Christiane Taubira, ministre de la Justice française.

Radio-Canada

La ministre française de la Justice a profité de sa visite au Canada et de son passage à la Faculté de droit de l'Université de Montréal pour parler du difficile, mais nécessaire équilibre que toute société doit trouver entre la lutte contre le terrorisme et la préservation des libertés individuelles.

« N'attendez pas que je vienne vous dire que c'est facile, qu'on a trouvé la solution juste en claquant des doigts, qu'il n'y a aucun risque [...], puisque je vous dis que c'est difficile », a averti Christiane Taubira.

« On ne veut pas dénaturer nos démocraties, nos États de droit, nous voulons faire cela de la façon la plus sérieuse et responsable possible [mais] c'est délicat », a poursuivi la ministre française.

Mme Taubira a évoqué au passage le débat en cours à Ottawa entourant le projet de loi antiterroriste C-51, évitant cependant toute critique.

« Le Canada construit ses propres réponses. Maintenant, je pense qu'il y a dans la société, aussi bien canadienne que française, des forces de vigilance, des structures, des institutions, même de contrôle qui s'assurent que la balance est bien faite entre la nécessité de protéger en assurant la sécurité, et la nécessité de préserver les libertés », a-t-elle convenu.

En entrevue à 24/60, en soirée, Mme Taubira a comparé plusieurs valeurs de la France à celles du Québec, comme « cet attachement à la culture, cet attachement à la solidarité, ce souci de l'autre [qui] sont des choses que nous avons en commun », a-t-elle dit à Anne-Marie Dussault, écorchant au passage la droite française. « Je trouve que c'est trop beau pour être enlaidi aujourd'hui par l'image que renvoie l'extrême droite », a-t-elle poursuivi.

Devant la perspective que la chef du Front national Marine Le Pen soit candidate à la présidence en 2017, elle a répondu que ce serait « hideux pour la France, pour l'image de la France ».

Mais si elle se montre critique de la droite, la ministre l'est aussi envers sa propre famille politique. « C'est-à-dire que je veux être lucide, confie-t-elle.
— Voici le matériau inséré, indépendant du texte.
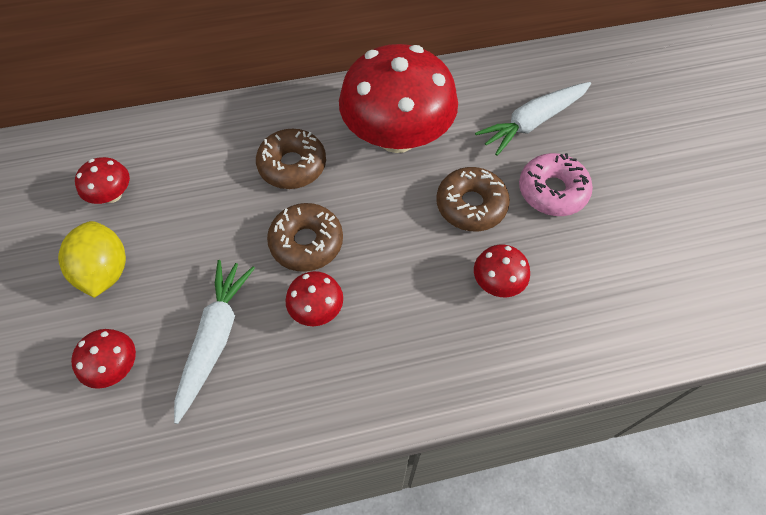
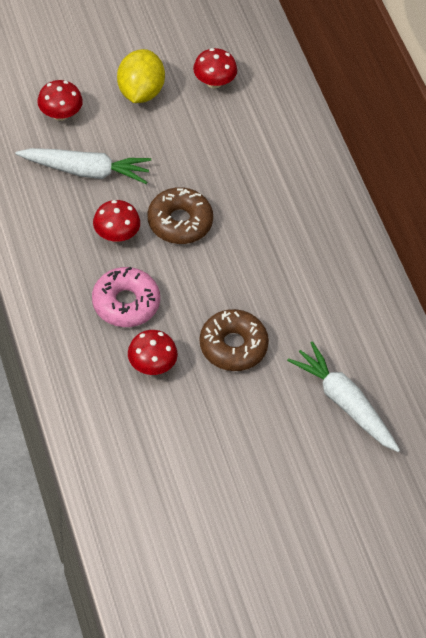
camera: 80 degrees right, 5 degrees down
yellow lemon [58,221,126,298] -> yellow lemon turned 60 degrees counterclockwise [117,49,165,103]
brown donut [256,129,326,189] -> none
red mushroom [339,44,458,153] -> none
pink donut [519,153,593,216] -> pink donut moved to [92,267,160,327]

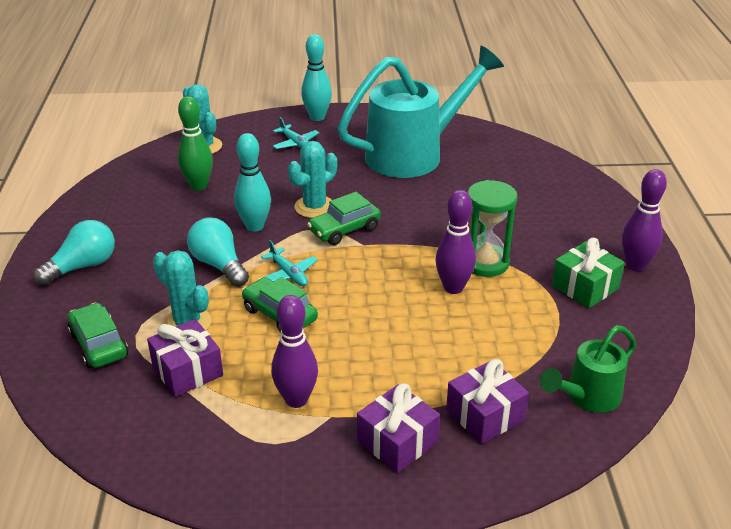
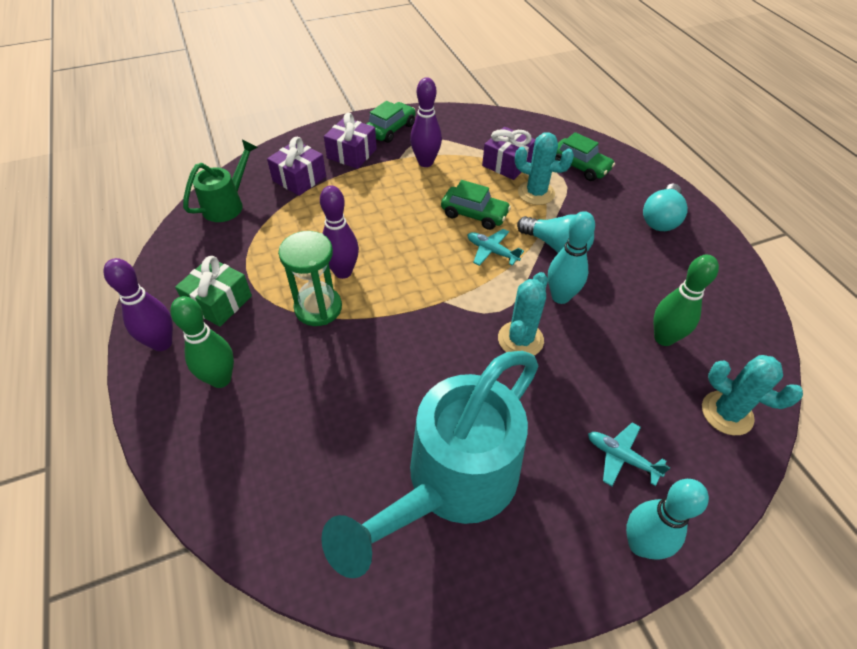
camera: 160 degrees right, 15 degrees up
green car [307,192,381,245] -> green car moved to [367,101,415,143]
none -> green bowling pin [170,296,234,388]

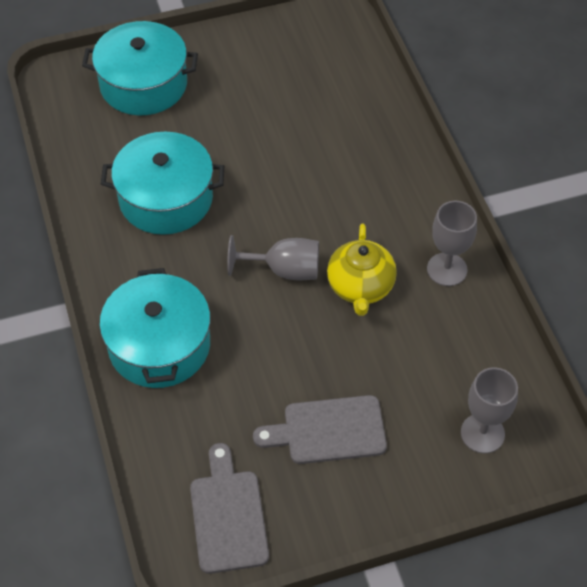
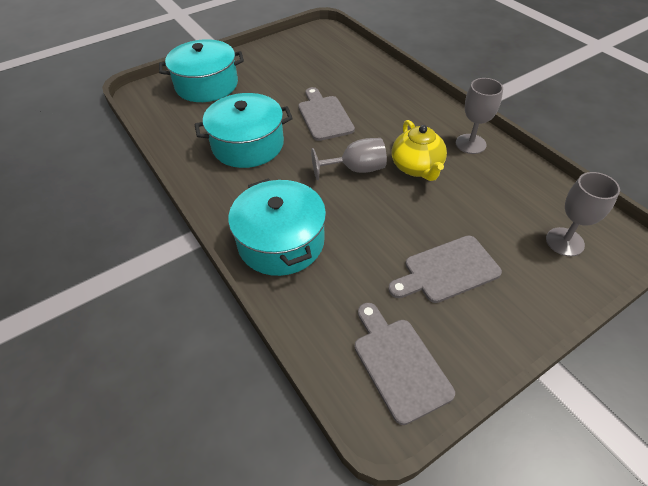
camera: 15 degrees left, 5 degrees down
none -> grey cutting board [298,87,355,141]

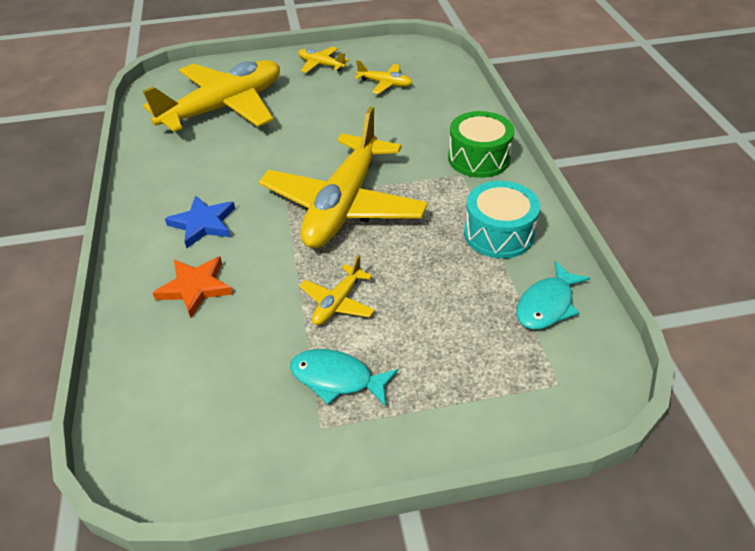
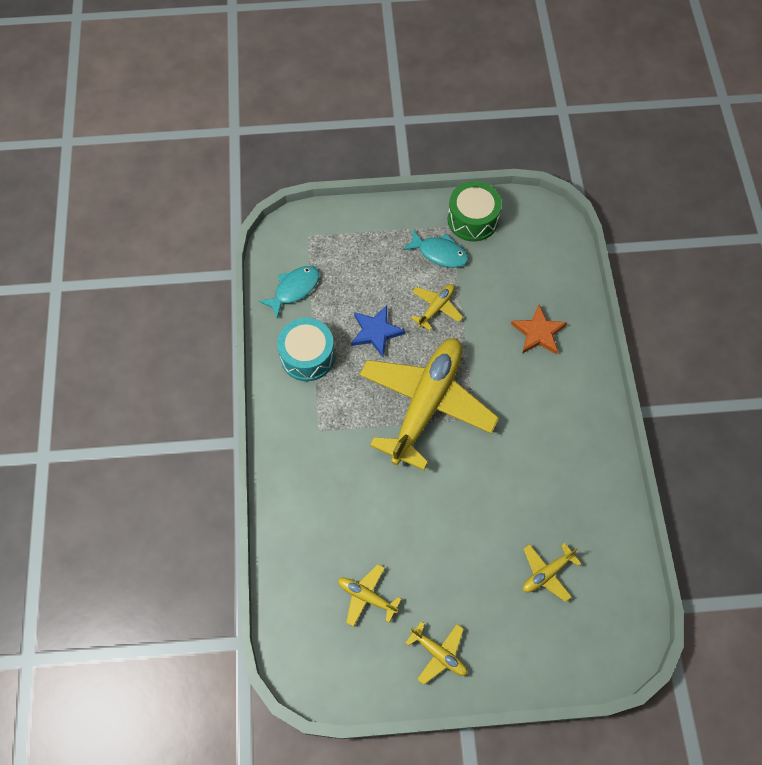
camera: 175 degrees left, 20 degrees up
yellow plane [143,60,280,132] -> yellow plane [523,543,582,602], size x0.42
blue star [165,195,235,248] -> blue star moved to [351,306,405,357]
green drum [448,111,514,178] -> green drum moved to [447,181,502,241]

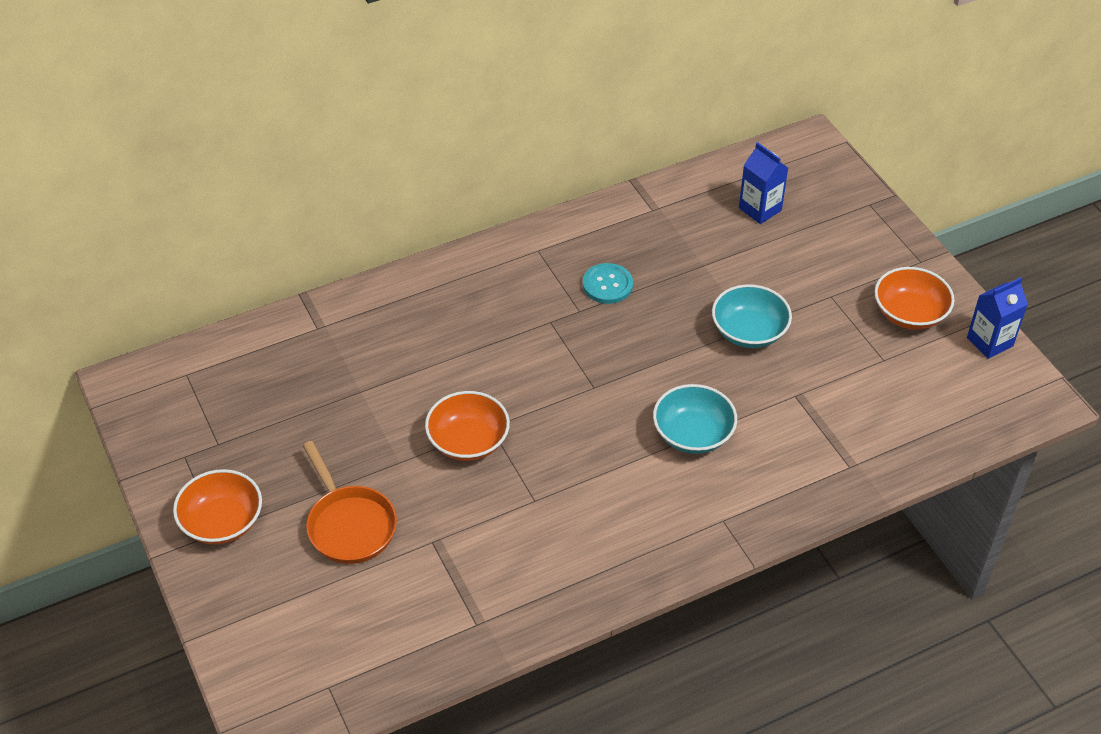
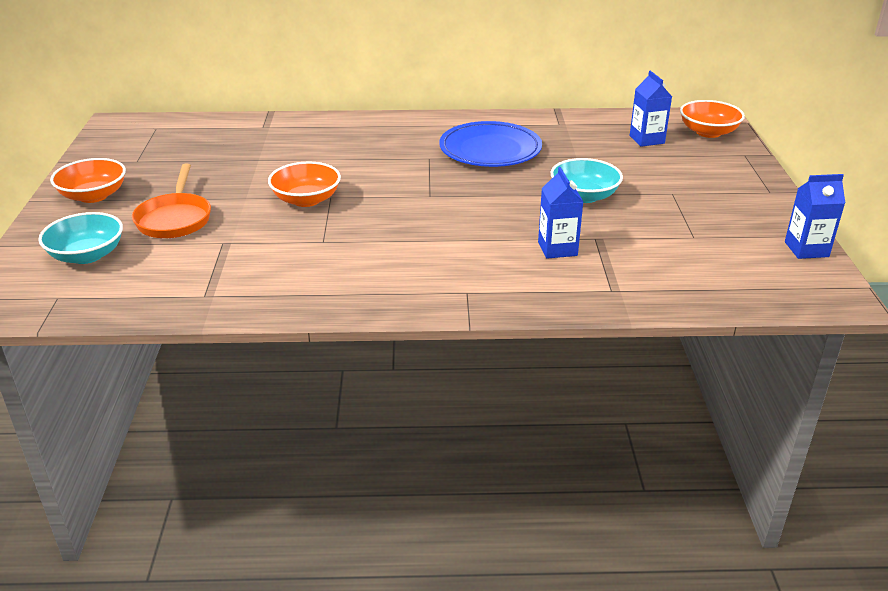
camera: 25 degrees right, 15 degrees down
turquoise button [583,263,633,304] -> blue plate [439,121,542,167]
turquoise bowl [653,384,737,454] -> turquoise bowl moved to [38,212,123,264]
orange bowl [875,267,954,330] -> orange bowl moved to [680,100,745,138]
none -> blue carton [538,167,583,259]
Donc je ne dissimule pas nos fautes, nos erreurs, nos défauts, parce que je crois que la gauche est bien utile et bienfaisante pour la société. Et par conséquent, il faut qu'elle aie les coudées franches pour agir selon ses valeurs, selon son patrimoine, selon sa doctrine, qui repose essentiellement sur une ambition d'égalité et de justice sociale. »

La ministre française de la Justice, au Canada pour trois jours, a notamment signé à Ottawa un accord de coopération en matière de renseignements avec le ministre de la Sécurité publique, Steven Blaney.